Los carros vienen siendo en Qatar como una extensión
de la ropa, específicamente de la masculina, porque todos los qatarí andan en
camionetas blancas (al igual que sus túnicas). Si ves algún carro de otro color
probablemente sea de un extranjero, nunca de un qatarí.
Un fin
de semana fuimos a hacer un tour en el desierto, al llegar al sitio te montan
en una camioneta (blanca por supuesto) y te vas con un conductor experto a
lanzarte por las dunas a toda velocidad. Es la misma sensación de ir en una montaña
rusa, pero sin estructura y manejada por un simple mortal que fácilmente puede
perder el control, obviamente es peligroso pero muy emocionante. Como le caímos
bien al guía, que era un qatarí bastante
abierto y muy poco tradicional, nos quiso llevar a una zona en la mitad del
desierto donde van todos los adolescentes locales a realizar competencias,
viene siendo como una especie de “racing” pero en versión árabe. Recorrimos
aproximadamente dos horas dentro del desierto cuando de repente comenzaron a
rodearnos muchas camionetas a toda velocidad. Ya nos acercábamos al sitio, y
justo en la cúspide de una montaña de arena logramos visualizar a miles de
camionetas blancas estacionadas frente a una duna empinada como una pared,
donde los pilotos expertos hacían peligrosas piruetas, mientras el resto los
observaba. Rodamos entre ellos pero era obvio que se sentían incómodos con la
presencia femenina y además extranjera, así que no nos quedamos mucho tiempo.
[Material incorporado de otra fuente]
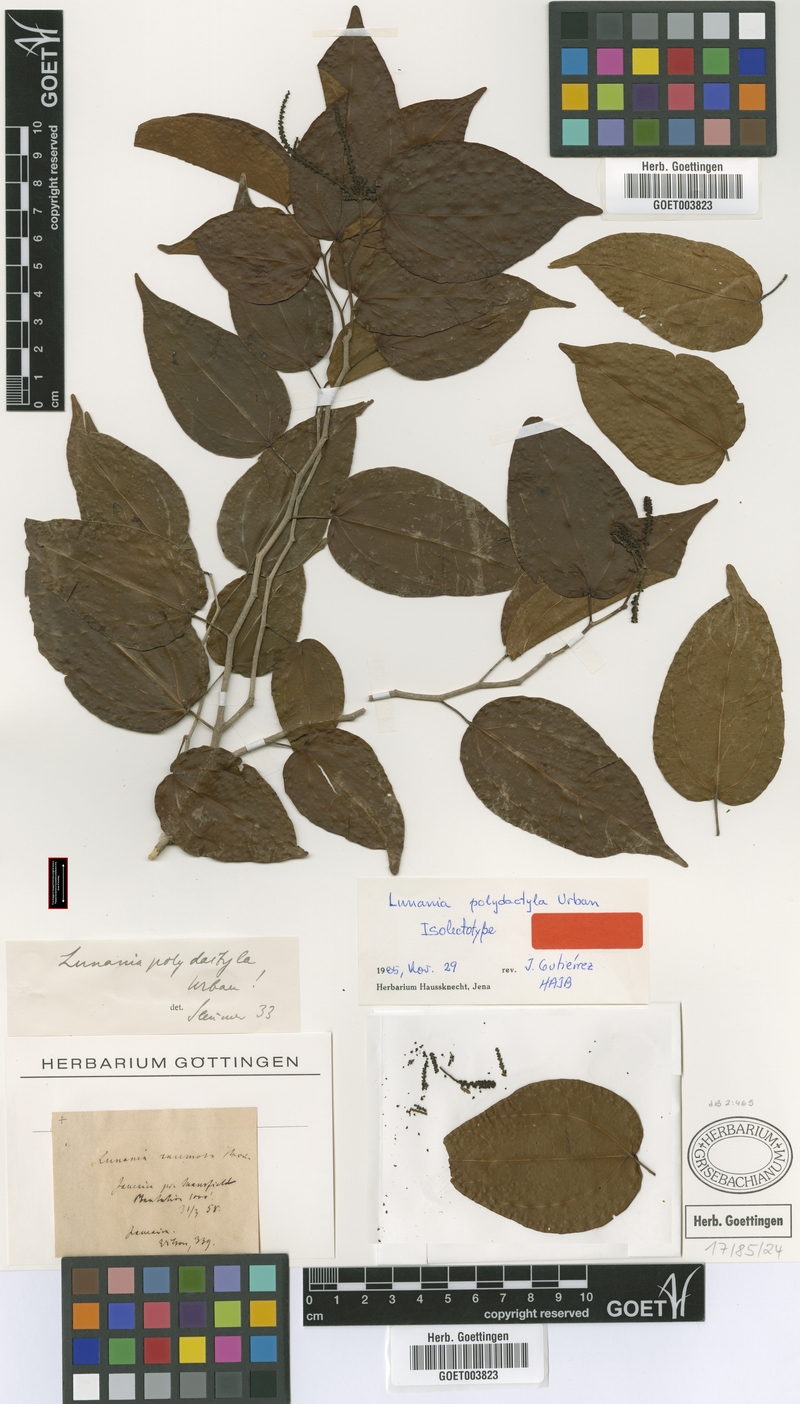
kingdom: Plantae
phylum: Tracheophyta
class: Magnoliopsida
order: Malpighiales
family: Salicaceae
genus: Lunania
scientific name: Lunania polydactyla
El regreso fue hermoso, el sol se ve definitivamente más grande de ese lado del
mundo y los atardeceres entre las dunas y a la orilla del mar, son mágicos.
Otro de
los lugares emblemáticos es el Souq, es un antiguo mercado que ha sido remodelado
pero mantiene su esencia ancestral, con millones de puestos para comprar todas
las cosas típicas de Qatar y lo mejor de Asia: pashminas, sedas de la India,
infinidad de especias, lámparas de Turquía, aves exóticas, orfebrería egipcia,
entre miles de objetos más. También se puede comer al algún restaurant tradicional,
fumar shisha, montar camellos, ver espectáculos nocturnos o simplemente pasear.
Durante
el viaje conocí muchos sitios interesantes y hay infinidad de diferencias
culturales que contar, sobretodo en un lugar donde confluyen personas de todas
partes del mundo y cada quien trae consigo su manera de vivir y de pensar. Pero
definitivamente lo que más disfruté fue que a pesar de estar en el otro lado
del planeta conviviendo con una cultura tan ajena, pude sentarme en familia y
sentirme igualmente, en casa.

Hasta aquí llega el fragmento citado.